Ready to Go Spinning?
Spinning is one of few fitness crazes that have withstood the test of time. And for good reason — it’s a heart-pumping cycling workout that’s easy on the joints. Add spirited instructors, hooting, hollering, music and a sense of community to the mix, and it’s no wonder spin classes continue to headline at gyms around the country.
Since your feet never touch the ground, spinning doesn’t tax the joints the way other cardio activities like running and jumping do.
Spin-offs like SoulCycle (a spin class with a spiritual element) and Flywheel (which incorporates upper body movements and interval training) have become the celebrity workout of choice while traditional spin classes continue to attract fitness enthusiasts. Here are five good reasons to consider going for a spin:
- It works your heart.

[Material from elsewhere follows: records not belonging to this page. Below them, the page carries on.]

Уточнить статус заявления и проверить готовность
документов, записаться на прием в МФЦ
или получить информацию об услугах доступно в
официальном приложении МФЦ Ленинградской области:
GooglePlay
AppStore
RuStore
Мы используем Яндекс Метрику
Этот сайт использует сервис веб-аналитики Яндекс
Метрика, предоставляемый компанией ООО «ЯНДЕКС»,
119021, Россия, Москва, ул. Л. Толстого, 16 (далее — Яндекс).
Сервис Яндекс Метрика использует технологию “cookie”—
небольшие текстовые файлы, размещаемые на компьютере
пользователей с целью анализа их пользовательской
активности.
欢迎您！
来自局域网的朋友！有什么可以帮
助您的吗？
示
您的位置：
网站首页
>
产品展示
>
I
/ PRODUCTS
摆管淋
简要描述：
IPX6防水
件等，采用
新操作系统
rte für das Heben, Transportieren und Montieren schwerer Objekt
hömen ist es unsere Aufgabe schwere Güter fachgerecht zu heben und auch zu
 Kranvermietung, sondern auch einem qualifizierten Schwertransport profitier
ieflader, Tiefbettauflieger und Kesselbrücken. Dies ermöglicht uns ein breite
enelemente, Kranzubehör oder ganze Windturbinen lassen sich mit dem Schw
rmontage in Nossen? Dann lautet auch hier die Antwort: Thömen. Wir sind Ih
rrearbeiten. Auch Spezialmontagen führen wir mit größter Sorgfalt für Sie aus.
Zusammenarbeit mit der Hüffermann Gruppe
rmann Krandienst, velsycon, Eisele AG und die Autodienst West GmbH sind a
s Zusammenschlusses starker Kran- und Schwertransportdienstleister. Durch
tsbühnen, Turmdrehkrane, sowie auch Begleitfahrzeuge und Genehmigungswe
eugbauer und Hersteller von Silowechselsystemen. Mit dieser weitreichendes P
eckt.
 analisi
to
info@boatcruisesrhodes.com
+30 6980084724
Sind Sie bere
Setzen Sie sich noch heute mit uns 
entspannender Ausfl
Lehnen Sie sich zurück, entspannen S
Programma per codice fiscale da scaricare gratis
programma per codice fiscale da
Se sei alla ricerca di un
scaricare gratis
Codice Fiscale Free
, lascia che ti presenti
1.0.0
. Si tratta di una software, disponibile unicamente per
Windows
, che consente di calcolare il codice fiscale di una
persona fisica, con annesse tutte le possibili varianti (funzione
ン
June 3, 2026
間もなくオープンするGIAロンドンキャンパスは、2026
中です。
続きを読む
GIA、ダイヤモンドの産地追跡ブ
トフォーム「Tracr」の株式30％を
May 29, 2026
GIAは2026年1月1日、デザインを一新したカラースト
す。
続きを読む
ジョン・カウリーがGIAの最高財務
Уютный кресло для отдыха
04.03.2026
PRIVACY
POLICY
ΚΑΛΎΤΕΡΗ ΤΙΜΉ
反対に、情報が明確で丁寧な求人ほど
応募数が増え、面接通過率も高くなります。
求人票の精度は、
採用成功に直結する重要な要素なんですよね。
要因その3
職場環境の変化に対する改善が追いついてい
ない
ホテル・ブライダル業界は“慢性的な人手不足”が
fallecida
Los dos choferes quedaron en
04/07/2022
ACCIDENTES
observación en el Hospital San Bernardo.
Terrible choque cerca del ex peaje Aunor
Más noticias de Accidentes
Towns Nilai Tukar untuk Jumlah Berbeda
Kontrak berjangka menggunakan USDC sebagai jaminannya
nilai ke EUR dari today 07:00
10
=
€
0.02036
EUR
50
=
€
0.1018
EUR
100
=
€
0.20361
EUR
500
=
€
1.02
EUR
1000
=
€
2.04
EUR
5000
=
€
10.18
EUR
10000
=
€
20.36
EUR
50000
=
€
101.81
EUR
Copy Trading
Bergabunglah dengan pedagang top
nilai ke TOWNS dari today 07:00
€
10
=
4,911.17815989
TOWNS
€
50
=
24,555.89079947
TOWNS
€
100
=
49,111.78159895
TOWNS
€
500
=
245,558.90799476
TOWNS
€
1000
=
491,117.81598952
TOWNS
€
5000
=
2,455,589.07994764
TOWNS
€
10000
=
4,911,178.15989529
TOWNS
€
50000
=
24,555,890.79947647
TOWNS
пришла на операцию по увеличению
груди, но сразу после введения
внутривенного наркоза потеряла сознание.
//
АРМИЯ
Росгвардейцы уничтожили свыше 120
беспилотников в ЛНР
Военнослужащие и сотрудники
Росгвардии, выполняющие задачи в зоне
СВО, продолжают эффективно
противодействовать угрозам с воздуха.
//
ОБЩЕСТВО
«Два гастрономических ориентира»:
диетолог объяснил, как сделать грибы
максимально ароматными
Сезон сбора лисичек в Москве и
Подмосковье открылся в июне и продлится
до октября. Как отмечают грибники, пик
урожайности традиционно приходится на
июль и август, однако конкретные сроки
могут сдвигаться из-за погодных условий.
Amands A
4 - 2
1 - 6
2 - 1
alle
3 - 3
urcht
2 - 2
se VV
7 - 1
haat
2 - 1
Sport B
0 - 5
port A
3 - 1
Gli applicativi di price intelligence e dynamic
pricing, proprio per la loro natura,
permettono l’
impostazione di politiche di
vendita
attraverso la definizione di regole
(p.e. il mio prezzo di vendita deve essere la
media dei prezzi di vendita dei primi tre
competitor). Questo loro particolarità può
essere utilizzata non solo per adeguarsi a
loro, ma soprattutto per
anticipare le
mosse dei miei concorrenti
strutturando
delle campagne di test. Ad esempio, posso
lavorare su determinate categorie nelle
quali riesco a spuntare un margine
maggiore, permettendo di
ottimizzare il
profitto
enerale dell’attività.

Spin classes go far beyond just pedaling on a stationery bike. Aside from the intense workout, the thumping music and the energy in the room get your heart pumping. The end result: an awesome cardiovascular workout that torches calories by the bushel.
- It’s easy on the joints. If running, aerobics and other forms of vigorous aerobic exercise begin taxing your joints, spinning is an ideal way to stay in shape. In fact, spinning is among the lowest-impact cardiovascular workouts, so it’s great for seniors, newbies and injured athletes who are recovering.
- It tones your legs. The muscles you work during a spin class – your glutes and quadriceps – are among the biggest muscles in the body. In fact, all of the muscles in your legs get strengthened and toned, and if you use proper form, you’ll learn to stabilize your core.
- It’s fun! Spin instructors double as entertainers. Some even add a spiritual element to the class, reminding you to dig deep and find your strength. Add it all together and a 60-minute workout flies by fast.
- There’s a sense of community. For most people who spin, cycle time is more than just an opportunity to sweat. Most classes have an upbeat, encouraging vibe. People are cheering, hollering it’s almost like being at a sporting event. People don’t judge each other. It’s a really good environment.
Before you become a spinning devotee, keep in mind that traditional spin classes don’t work your upper body. New spinners have to learn to let go of the death grip on the handlebars and stop crouching over the bike in ways that compromise the body.
Leaning on the handlebars can tax the shoulders, but not in the best ways. It’s like sitting over a computer and holding your shoulders up to your ears.
A more important cautionary note: it’s easy to overexert yourself. You can overstress your body to the point where your muscles start to shut down, so it’s important to recognize your limitations.